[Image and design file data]

BEGIN

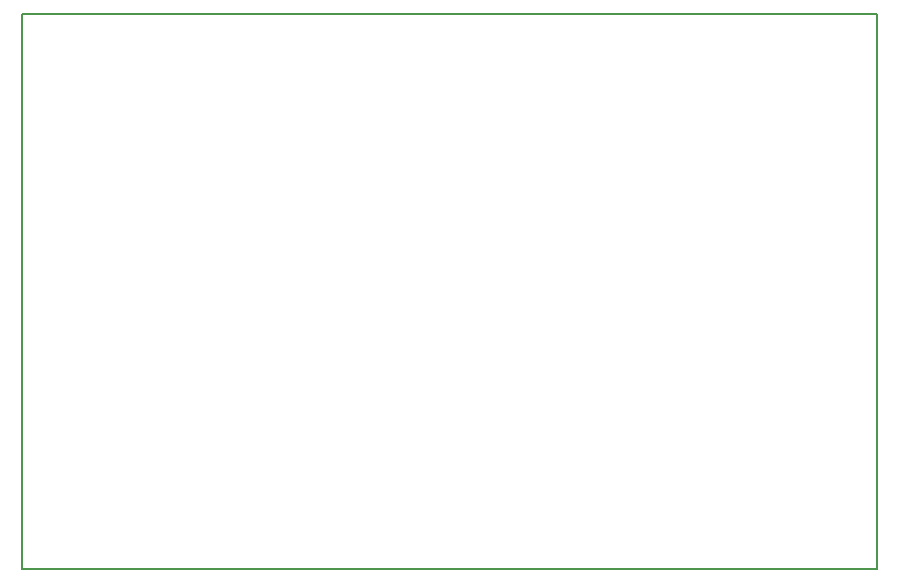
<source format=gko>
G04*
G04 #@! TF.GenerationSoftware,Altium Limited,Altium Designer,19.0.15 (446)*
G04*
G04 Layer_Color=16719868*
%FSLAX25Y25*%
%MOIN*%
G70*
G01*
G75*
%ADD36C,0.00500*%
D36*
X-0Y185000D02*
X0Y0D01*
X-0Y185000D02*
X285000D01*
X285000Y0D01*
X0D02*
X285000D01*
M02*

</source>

END

Exercise brief |
Give back each line above verbatim, dropping every picture.

Task output |
<source format=gko>
G04*
G04 #@! TF.GenerationSoftware,Altium Limited,Altium Designer,19.0.15 (446)*
G04*
G04 Layer_Color=16719868*
%FSLAX25Y25*%
%MOIN*%
G70*
G01*
G75*
%ADD36C,0.00500*%
D36*
X-0Y185000D02*
X0Y0D01*
X-0Y185000D02*
X285000D01*
X285000Y0D01*
X0D02*
X285000D01*
M02*

</source>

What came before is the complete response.